- [What you have to do]:
Could you set down every entry exactly as it stands, without the images?

- [Entries shown]:
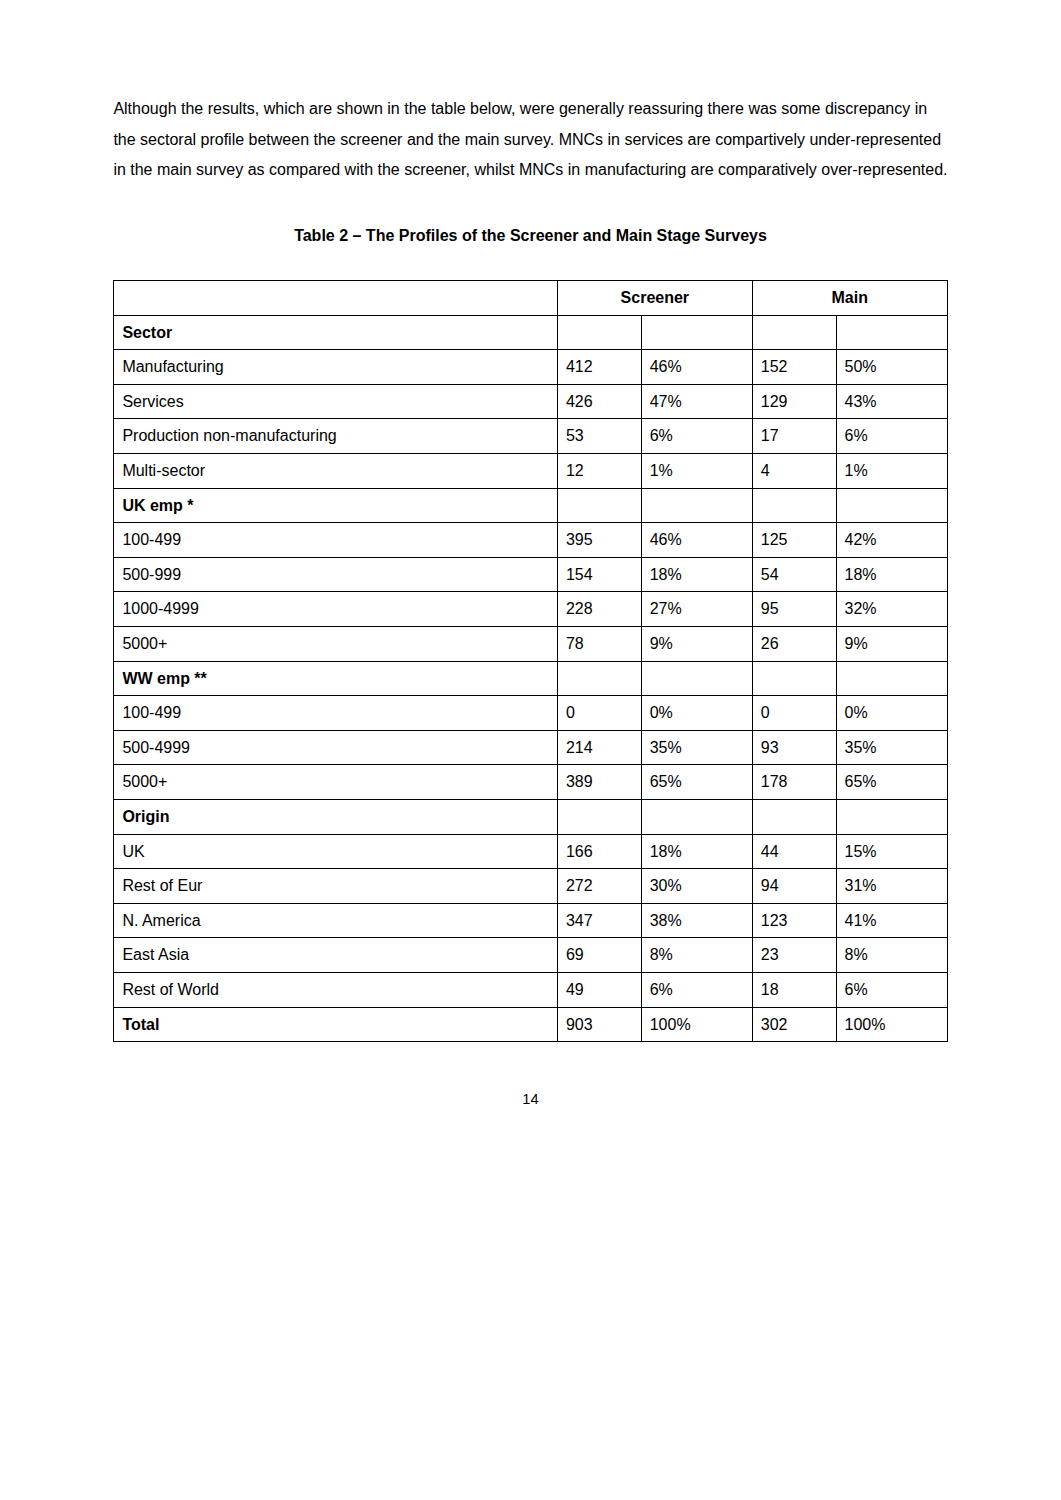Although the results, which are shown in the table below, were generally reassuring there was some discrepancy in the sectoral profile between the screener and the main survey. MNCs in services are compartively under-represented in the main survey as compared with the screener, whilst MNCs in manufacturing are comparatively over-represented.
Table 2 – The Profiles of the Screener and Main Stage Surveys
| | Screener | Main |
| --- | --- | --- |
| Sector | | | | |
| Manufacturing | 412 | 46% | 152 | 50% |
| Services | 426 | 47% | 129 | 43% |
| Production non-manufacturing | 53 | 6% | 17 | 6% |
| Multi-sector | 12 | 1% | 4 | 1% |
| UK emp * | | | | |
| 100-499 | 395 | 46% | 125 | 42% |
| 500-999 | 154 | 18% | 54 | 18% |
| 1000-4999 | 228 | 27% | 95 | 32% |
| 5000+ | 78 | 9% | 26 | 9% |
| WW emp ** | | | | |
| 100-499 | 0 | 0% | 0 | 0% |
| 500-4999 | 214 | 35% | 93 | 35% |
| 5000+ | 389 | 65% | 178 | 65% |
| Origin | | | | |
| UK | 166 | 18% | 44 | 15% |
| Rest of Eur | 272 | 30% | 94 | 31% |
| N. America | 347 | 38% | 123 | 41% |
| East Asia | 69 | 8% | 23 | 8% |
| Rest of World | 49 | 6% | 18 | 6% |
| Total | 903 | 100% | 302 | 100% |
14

- [Your response]:
Although the results, which are shown in the table below, were generally reassuring there was some discrepancy in the sectoral profile between the screener and the main survey. MNCs in services are compartively under-represented in the main survey as compared with the screener, whilst MNCs in manufacturing are comparatively over-represented.
Table 2 – The Profiles of the Screener and Main Stage Surveys
| | Screener | Main |
| --- | --- | --- |
| Sector | | | | |
| Manufacturing | 412 | 46% | 152 | 50% |
| Services | 426 | 47% | 129 | 43% |
| Production non-manufacturing | 53 | 6% | 17 | 6% |
| Multi-sector | 12 | 1% | 4 | 1% |
| UK emp * | | | | |
| 100-499 | 395 | 46% | 125 | 42% |
| 500-999 | 154 | 18% | 54 | 18% |
| 1000-4999 | 228 | 27% | 95 | 32% |
| 5000+ | 78 | 9% | 26 | 9% |
| WW emp ** | | | | |
| 100-499 | 0 | 0% | 0 | 0% |
| 500-4999 | 214 | 35% | 93 | 35% |
| 5000+ | 389 | 65% | 178 | 65% |
| Origin | | | | |
| UK | 166 | 18% | 44 | 15% |
| Rest of Eur | 272 | 30% | 94 | 31% |
| N. America | 347 | 38% | 123 | 41% |
| East Asia | 69 | 8% | 23 | 8% |
| Rest of World | 49 | 6% | 18 | 6% |
| Total | 903 | 100% | 302 | 100% |
14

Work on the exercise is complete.